Sa mort prématurée l’année suivante laisse sa famille seule pour défendre la mémoire du disparu contre le militantisme politico-mémoriel du PCF. Le recul du temps et l’émergence de nouveaux témoignages, notamment celui du général Aussaresses, rendent possible une réévaluation du sujet. Il en ressort qu’une seule accusation directe existe, venant de Henri Alleg, et que tout le reste est bâti sur elle, en dépit des démentis qui bornent la participation d’Erulin à sa présence ponctuelle lors de l’arrestation d’Audin. S’appuyant sur une démonstration méthodique et documentée, l’auteur formule des arguments convaincants en faveur d’une réhabilitation. Il dénonce une calomnie injuste et politiquement motivée. Le titre du livre témoigne de cette intention. Par un troublant effet de miroir, L’honneur d’un colonel est démarqué de celui d’un film du cinéaste des guerres de la décolonisation Pierre Schoendorffer, L’honneur d’un capitaine, sorti en 1982. Or Schoendorffer avait lui-même en partie extrapolé son intrigue de « l’affaire Erulin »…

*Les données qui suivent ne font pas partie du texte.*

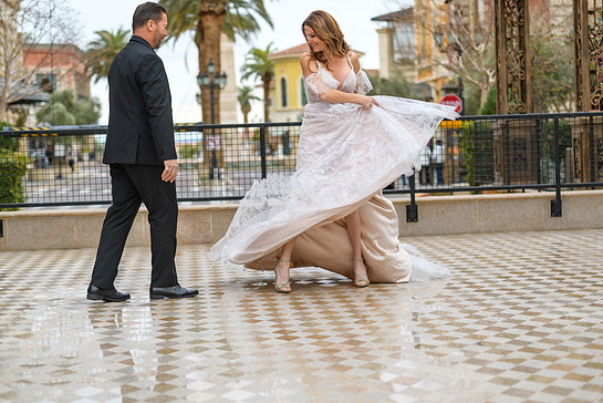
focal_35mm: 83
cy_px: 203
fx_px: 1391
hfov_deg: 24.5
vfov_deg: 16.5
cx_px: 313
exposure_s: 1/640
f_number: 2.8
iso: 110
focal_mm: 78
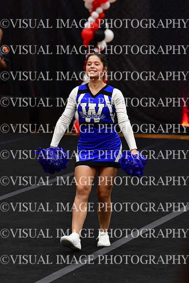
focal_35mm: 240
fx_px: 1889
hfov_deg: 5.7
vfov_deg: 8.6
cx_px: 94
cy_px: 142
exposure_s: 1/500
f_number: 4
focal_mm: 160
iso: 4000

Atout supplémentaire, ce livre agréablement écrit se lit facilement et avec intérêt. Son propos est étayé par un travail documentaire solide, associant archives privées, sources administratives et témoignages. Le caractère serein et scrupuleux de cet écrit filial en fait plus qu’un hommage personnel. Il permet de redécouvrir, et sans doute de réévaluer, une figure militaire oubliée.